Vegeta quickly got to his feet and took Jabuka's empty glass. "I insist on buying the next round, Jabuka. It's been nice catching up with you. Same thing as before?"

"Yeah... please." Jabuka looked at Vegeta with a raised brow.

"I'll be back."

Vegeta returned to the bar and asked for two glasses of the spirit Jabuka had been drinking. "Make them both doubles!" He called to the bartender. Back turned to the bar, he reached into the pocket inside his armour and found the vial of powdered White Aura. He popped the cap open with his right thumb, dumped a little into the palm of his left hand, shut the vial and tucked it back into his pocket. He turned around in time to see the bartender set the drinks down on the bar, and quickly dumped the powder into one of the drinks as he picked them up.

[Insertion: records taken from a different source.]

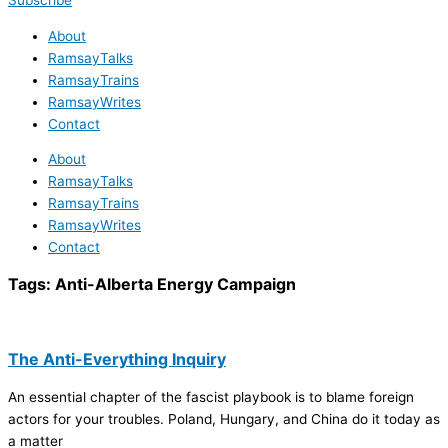
Subscribe
About
RamsayTalks
RamsayTrains
RamsayWrites
Contact
About
RamsayTalks
RamsayTrains
RamsayWrites
Contact
Tags:
Anti-Alberta Energy Campaign
The Anti-Everything Inquiry
An essential chapter of the fascist playbook is to blame foreign
actors for your troubles. Poland, Hungary, and China do it today as
a matter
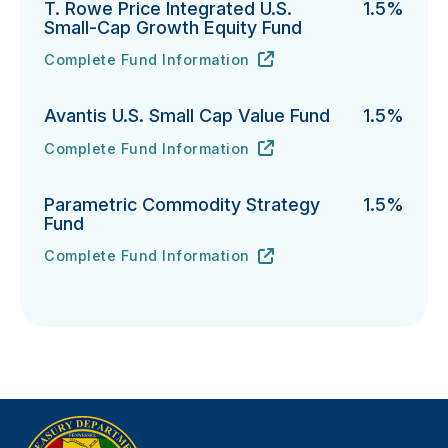
T. Rowe Price Integrated U.S.
1.5%
Small-Cap Growth Equity Fund
Complete Fund Information
T. Rowe Price Integrated U.S. Small-Cap Growth Equi
URL
(opens in new tab)
Avantis U.S. Small Cap Value Fund
1.5%
Complete Fund Information
Avantis U.S. Small Cap Value Fund's
URL
(opens in new tab)
Parametric Commodity Strategy
1.5%
Fund
Complete Fund Information
Parametric Commodity Strategy Fund's
URL
(opens in new tab)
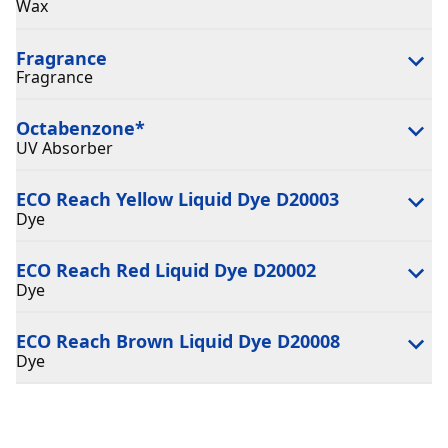
Wax
Fragrance
Fragrance
Octabenzone
*
UV Absorber
ECO Reach Yellow Liquid Dye D20003
Dye
ECO Reach Red Liquid Dye D20002
Dye
ECO Reach Brown Liquid Dye D20008
Dye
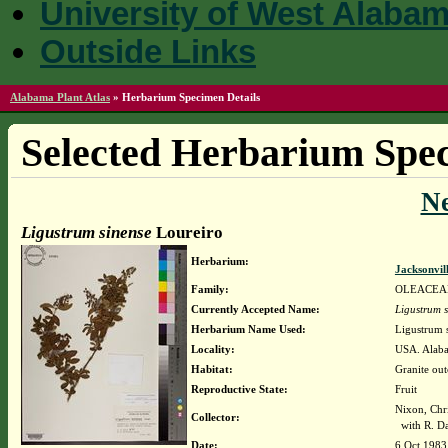
University of West Alaba
Outside Links
Alabama Plant Atlas
»
Herbarium Specimen Details
Selected Herbarium Spec
N
Ligustrum sinense
Loureiro
Herbarium:
Jacksonvil
Family:
OLEACEA
Currently Accepted Name:
Ligustrum s
Herbarium Name Used:
Ligustrum 
Locality:
USA. Alaba
Habitat:
Granite out
Reproductive State:
Fruit
Nixon, Chr
Collector:
with R. Dav
Date:
6 Oct 1983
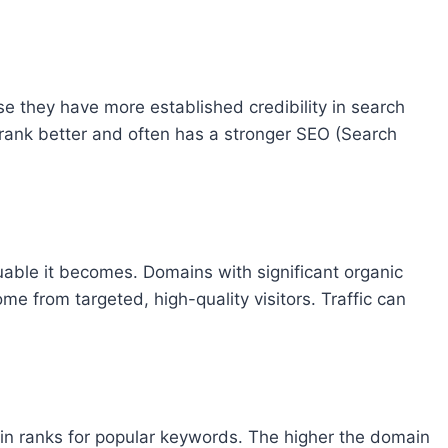
e they have more established credibility in search
 rank better and often has a stronger SEO (Search
uable it becomes. Domains with significant organic
come from targeted, high-quality visitors. Traffic can
in ranks for popular keywords. The higher the domain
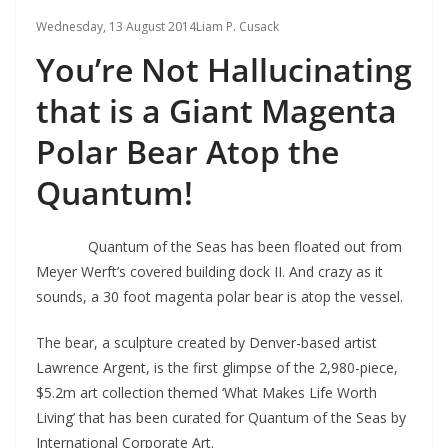
Wednesday, 13 August 2014
Liam P. Cusack
You’re Not Hallucinating
that is a Giant Magenta
Polar Bear Atop the
Quantum!
Quantum of the Seas has been floated out from
Meyer Werft’s covered building dock II. And crazy as it
sounds, a 30 foot magenta polar bear is atop the vessel.
The bear, a sculpture created by Denver-based artist
Lawrence Argent, is the first glimpse of the 2,980-piece,
$5.2m art collection themed ‘What Makes Life Worth
Living’ that has been curated for Quantum of the Seas by
International Corporate Art.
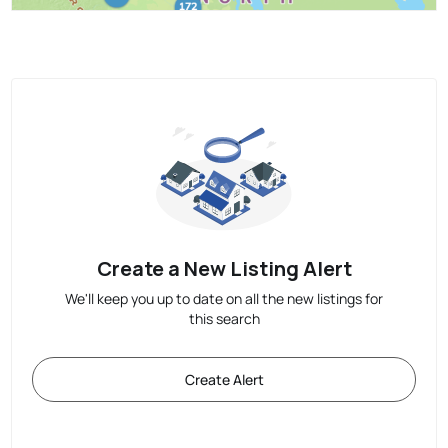
Create a New Listing Alert
We'll keep you up to date on all the new listings for
this search
Create Alert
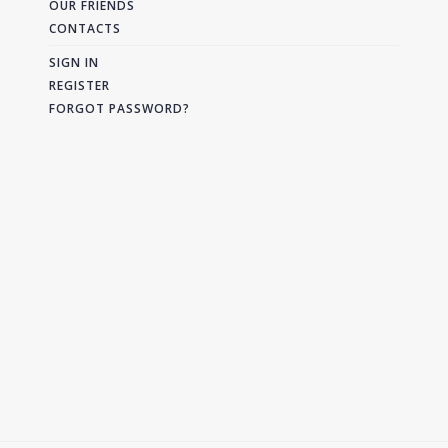
OUR FRIENDS
CONTACTS
SIGN IN
REGISTER
FORGOT PASSWORD?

The Saiyan returned to the booth, swinging his hips and swirling the glasses in time to the music, and slid the tampered drink to Jabuka. He sat back down and raised his glass. "I propose a toast, Jabuka! Here's to meeting old comrades and enjoying their company. I am so glad you approached me tonight."

Reluctantly, Jabuka raised his glass and clinked his against Vegeta's. He took a sip of his drink.